Dia mengatakan perlindungan bagi perempuan yang berhadapan dengan hukum harus dibangun melalui pendampingan yang responsif gender. Menurutnya, seluruh pihak perlu bersinergi agar sistem hukum lebih inklusif.
"Kekuatan ini harus dibangun atas dasar hati nurani, keadilan, dan perspektif gender, sehingga kita dapat memanfaatkan instrumen hukum yang ada untuk mendorong perlindungan. Hal terpenting adalah bagaimana kita menghadirkan fakta dan bukti berdasarkan hukum yang berperspektif gender, berkeadilan, serta memegang prinsip no one left behind di pengadilan," katanya.
2. KADIN diminta siapkan komunitas pendamping hukum

Veronica berharap forum diskusi yang digelar Kamar Dagang dan Industri (KADIN) Indonesia menghasilkan rencana aksi jangka panjang untuk membentuk komunitas pendamping hukum yang memahami perspektif gender.
3. KADIN soroti kriminalisasi perempuan pengusaha

Wakil Ketua Umum Koordinator KADIN Indonesia, Nita Yudi, mengatakan perempuan memiliki peran besar dalam perekonomian nasional. Namun, menurutnya, ancaman kriminalisasi masih menjadi tantangan bagi perempuan pengusaha.

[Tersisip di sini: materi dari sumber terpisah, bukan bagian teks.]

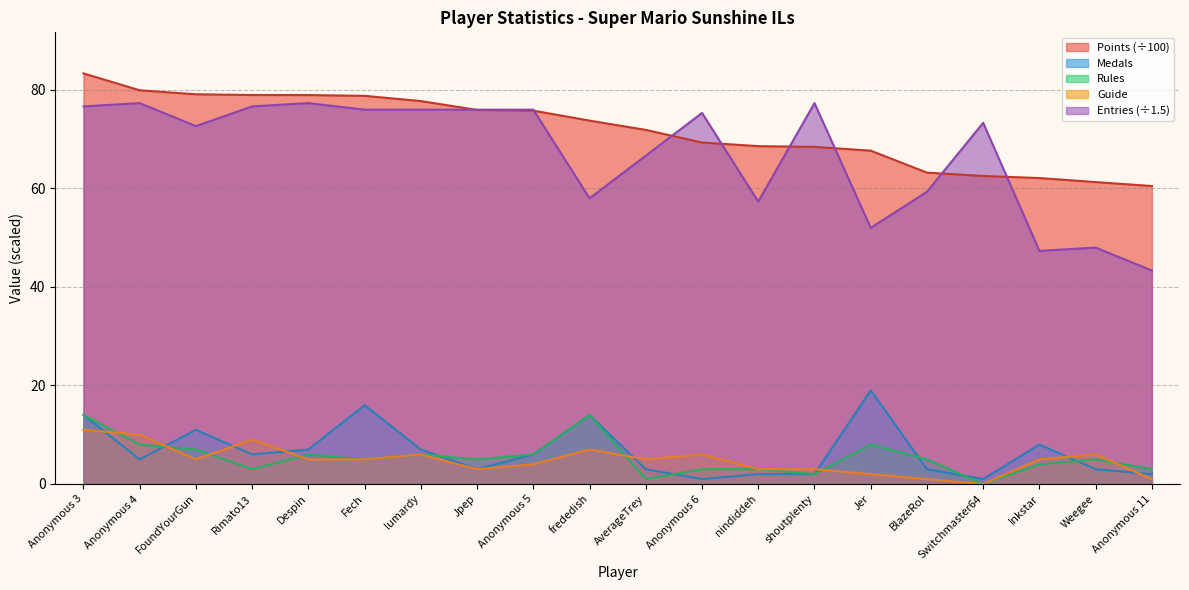

The value of Entries at Anonymous 3 is 76.7. True or false?

True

"Sesuai arahan Presiden Republik Indonesia, Prabowo Subianto, untuk mencapai target pertumbuhan ekonomi delapan persen, jumlah perempuan pengusaha harus terus ditambah. Jika ingin menambah populasi perempuan pengusaha, jangan ada kriminalisasi. Ketika ada masalah, mereka harus benar-benar dibantu agar tercipta kesetaraan antara perempuan dan laki-laki," ujar Nita.